EXERCISE DESCRIPTION => Report every line of the entries that contains the word "yangın".

SOURCE DATA =>
%%

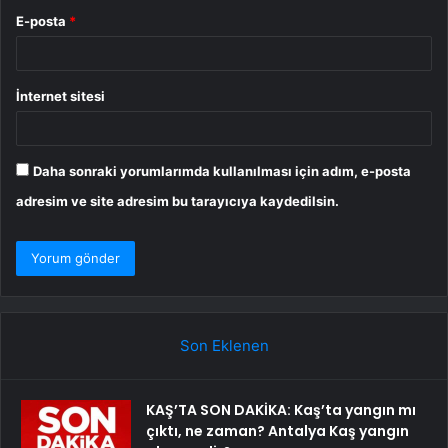
E-posta
*
İnternet sitesi
Daha sonraki yorumlarımda kullanılması için adım, e-posta
adresim ve site adresim bu tarayıcıya kaydedilsin.
Son Eklenen
KAŞ’TA SON DAKİKA: Kaş’ta yangın mı
çıktı, ne zaman? Antalya Kaş yangın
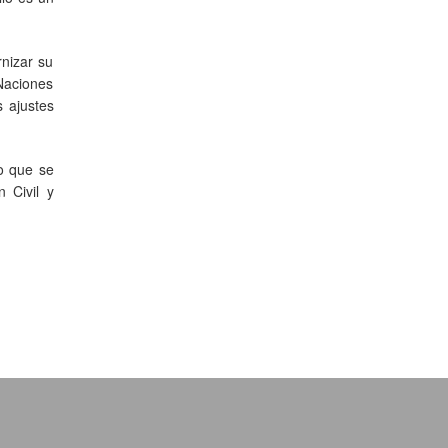
rnizar su
Naciones
 ajustes
vo que se
 Civil y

%%

REPLY =>
KAŞ’TA SON DAKİKA: Kaş’ta yangın mı
çıktı, ne zaman? Antalya Kaş yangın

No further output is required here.